TASK BRIEF: Show all lines from the records below in which the string "assign" is present.

Items from a data source
════════════════
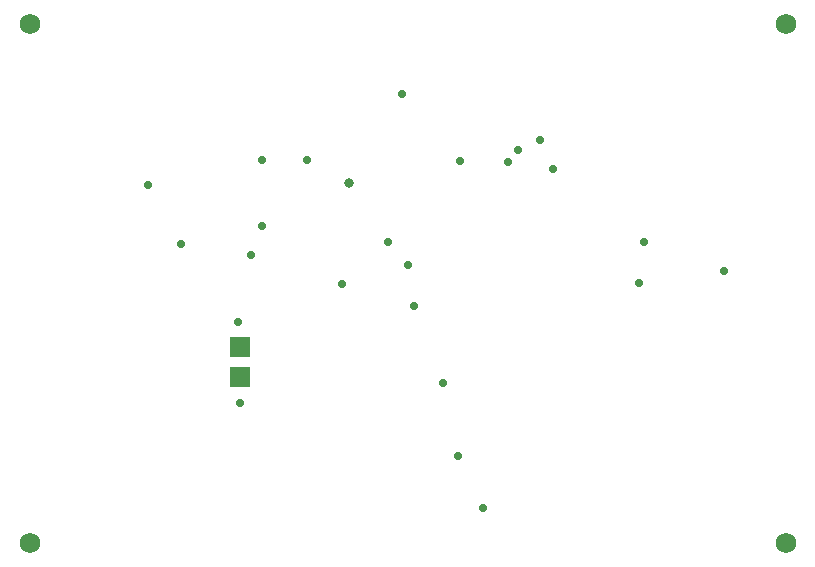
<source format=gbs>
G04*
G04 #@! TF.GenerationSoftware,Altium Limited,Altium Designer,18.1.7 (191)*
G04*
G04 Layer_Color=16711935*
%FSLAX25Y25*%
%MOIN*%
G70*
G01*
G75*
%ADD41R,0.07099X0.07099*%
%ADD42C,0.06800*%
%ADD50C,0.02769*%
%ADD51C,0.03162*%
D41*
X69968Y55339D02*
D03*
Y65339D02*
D03*
D42*
X251969Y173228D02*
D03*
Y0D02*
D03*
X0Y173228D02*
D03*
Y0D02*
D03*
D50*
X69968Y46839D02*
D03*
X159449Y126969D02*
D03*
X73709Y96098D02*
D03*
X162787Y130957D02*
D03*
X204724Y100339D02*
D03*
X202969Y86870D02*
D03*
X125984Y92776D02*
D03*
X128141Y78996D02*
D03*
X92469Y127839D02*
D03*
X77469D02*
D03*
X137795Y53339D02*
D03*
X231469Y90839D02*
D03*
X119468Y100339D02*
D03*
X69468Y73839D02*
D03*
X77469Y105839D02*
D03*
X39469Y119339D02*
D03*
X50468Y99839D02*
D03*
X123969Y149839D02*
D03*
X143500Y127307D02*
D03*
X142815Y29185D02*
D03*
X104000Y86402D02*
D03*
X150969Y11839D02*
D03*
X170272Y134441D02*
D03*
X174311Y124776D02*
D03*
D51*
X106468Y120079D02*
D03*
M02*

</source>
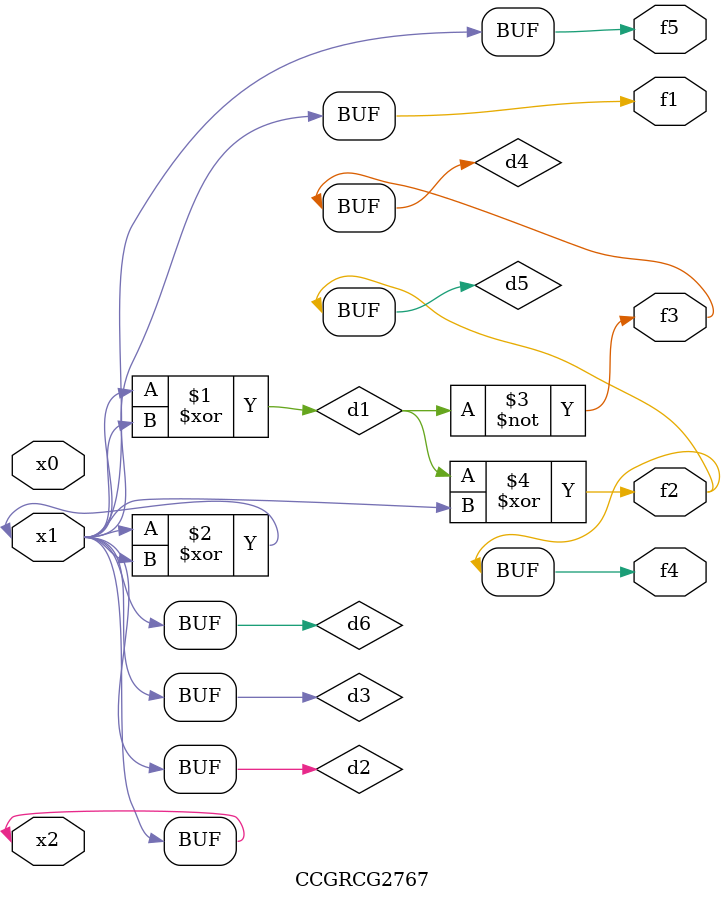
<source format=v>
module CCGRCG2767(
	input x0, x1, x2,
	output f1, f2, f3, f4, f5
);

	wire d1, d2, d3, d4, d5, d6;

	xor (d1, x1, x2);
	buf (d2, x1, x2);
	xor (d3, x1, x2);
	nor (d4, d1);
	xor (d5, d1, d2);
	buf (d6, d2, d3);
	assign f1 = d6;
	assign f2 = d5;
	assign f3 = d4;
	assign f4 = d5;
	assign f5 = d6;
endmodule

</source>
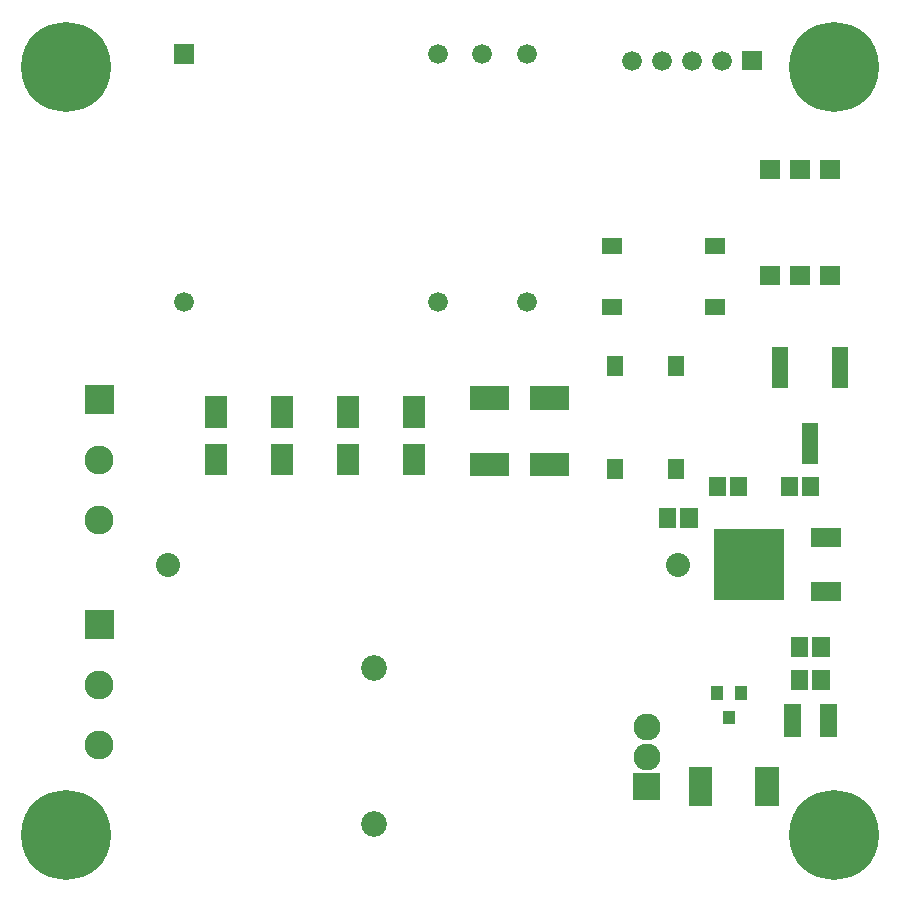
<source format=gbr>
G04 start of page 6 for group -4063 idx -4063 *
G04 Title: (unknown), componentmask *
G04 Creator: pcb 20110918 *
G04 CreationDate: Sun 21 Dec 2014 03:27:12 AM GMT UTC *
G04 For: petersen *
G04 Format: Gerber/RS-274X *
G04 PCB-Dimensions: 290000 290000 *
G04 PCB-Coordinate-Origin: lower left *
%MOIN*%
%FSLAX25Y25*%
%LNTOPMASK*%
%ADD79R,0.0400X0.0400*%
%ADD78R,0.2324X0.2324*%
%ADD77R,0.0611X0.0611*%
%ADD76R,0.0460X0.0460*%
%ADD75R,0.0529X0.0529*%
%ADD74R,0.0769X0.0769*%
%ADD73R,0.0729X0.0729*%
%ADD72R,0.0530X0.0530*%
%ADD71R,0.0572X0.0572*%
%ADD70C,0.0900*%
%ADD69C,0.2997*%
%ADD68C,0.0860*%
%ADD67C,0.0660*%
%ADD66C,0.0800*%
%ADD65C,0.0960*%
%ADD64C,0.0001*%
G54D64*G36*
X23200Y166800D02*Y157200D01*
X32800D01*
Y166800D01*
X23200D01*
G37*
G54D65*X28000Y142000D03*
Y122000D03*
G54D66*X51000Y107000D03*
G54D67*X56202Y194630D03*
G54D68*X119500Y72500D03*
G54D67*X170375Y194630D03*
X140848D03*
G54D68*X119500Y20500D03*
G54D69*X17000Y17000D03*
G54D64*G36*
X23200Y91800D02*Y82200D01*
X32800D01*
Y91800D01*
X23200D01*
G37*
G54D65*X28000Y67000D03*
Y47000D03*
G54D69*X17000Y273000D03*
G54D64*G36*
X52902Y280607D02*Y274007D01*
X59502D01*
Y280607D01*
X52902D01*
G37*
G54D67*X140848Y277307D03*
X155611D03*
X170375D03*
G54D66*X221000Y107000D03*
G54D69*X273000Y273000D03*
G54D64*G36*
X242200Y278300D02*Y271700D01*
X248800D01*
Y278300D01*
X242200D01*
G37*
G54D67*X235500Y275000D03*
X225500D03*
G54D69*X273000Y17000D03*
G54D70*X210500Y53000D03*
Y43000D03*
G54D64*G36*
X206000Y37500D02*Y28500D01*
X215000D01*
Y37500D01*
X206000D01*
G37*
G54D67*X215500Y275000D03*
X205500D03*
G54D71*X217457Y122893D02*Y122107D01*
X224543Y122893D02*Y122107D01*
X233957Y133393D02*Y132607D01*
G54D72*X199750Y139449D02*Y138150D01*
X220250Y139449D02*Y138150D01*
G54D73*X133000Y159449D02*Y156299D01*
X111000Y159449D02*Y156299D01*
X67000Y159449D02*Y156299D01*
G54D74*X155244Y162524D02*X160756D01*
X175244D02*X180756D01*
G54D73*X133000Y143701D02*Y140551D01*
X111000Y143701D02*Y140551D01*
X67000Y143701D02*Y140551D01*
G54D74*X155244Y140476D02*X160756D01*
X175244D02*X180756D01*
G54D73*X89000Y159449D02*Y156299D01*
Y143701D02*Y140551D01*
G54D64*G36*
X268247Y241970D02*Y235464D01*
X274753D01*
Y241970D01*
X268247D01*
G37*
G36*
X258247D02*Y235464D01*
X264753D01*
Y241970D01*
X258247D01*
G37*
G36*
X248247D02*Y235464D01*
X254753D01*
Y241970D01*
X248247D01*
G37*
G36*
Y206536D02*Y200030D01*
X254753D01*
Y206536D01*
X248247D01*
G37*
G36*
X258247D02*Y200030D01*
X264753D01*
Y206536D01*
X258247D01*
G37*
G36*
X268247D02*Y200030D01*
X274753D01*
Y206536D01*
X268247D01*
G37*
G54D72*X220250Y173850D02*Y172551D01*
X199750Y173850D02*Y172551D01*
X198150Y213250D02*X199449D01*
X198150Y192750D02*X199449D01*
X232551D02*X233850D01*
X232551Y213250D02*X233850D01*
G54D75*X275000Y176752D02*Y168445D01*
X255000Y176752D02*Y168445D01*
G54D71*X241043Y133393D02*Y132607D01*
G54D76*X244499Y99913D02*Y97551D01*
Y108181D02*Y105819D01*
Y116449D02*Y114087D01*
G54D77*X268220Y98004D02*X272157D01*
X268220Y115996D02*X272157D01*
G54D78*X244500Y107295D02*Y106705D01*
G54D76*X253653Y99913D02*Y97551D01*
Y108181D02*Y105819D01*
Y116449D02*Y114087D01*
X235346Y99913D02*Y97551D01*
Y108181D02*Y105819D01*
Y116449D02*Y114087D01*
G54D75*X265000Y151555D02*Y143248D01*
G54D71*X265043Y133393D02*Y132607D01*
X257957Y133393D02*Y132607D01*
G54D79*X241746Y64521D02*Y63921D01*
X233946Y64521D02*Y63921D01*
X237846Y56321D02*Y55721D01*
G54D74*X250524Y35756D02*Y30244D01*
X228476Y35756D02*Y30244D01*
G54D71*X259095Y57755D02*Y52245D01*
X268543Y79893D02*Y79107D01*
X261457Y79893D02*Y79107D01*
Y68893D02*Y68107D01*
X268543Y68893D02*Y68107D01*
X270905Y57755D02*Y52245D01*
M02*

</source>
════════════════
WRITTEN SOLUTION:
	assign f1 = d6;
	assign f2 = d5;
	assign f3 = d4;
	assign f4 = d5;
	assign f5 = d6;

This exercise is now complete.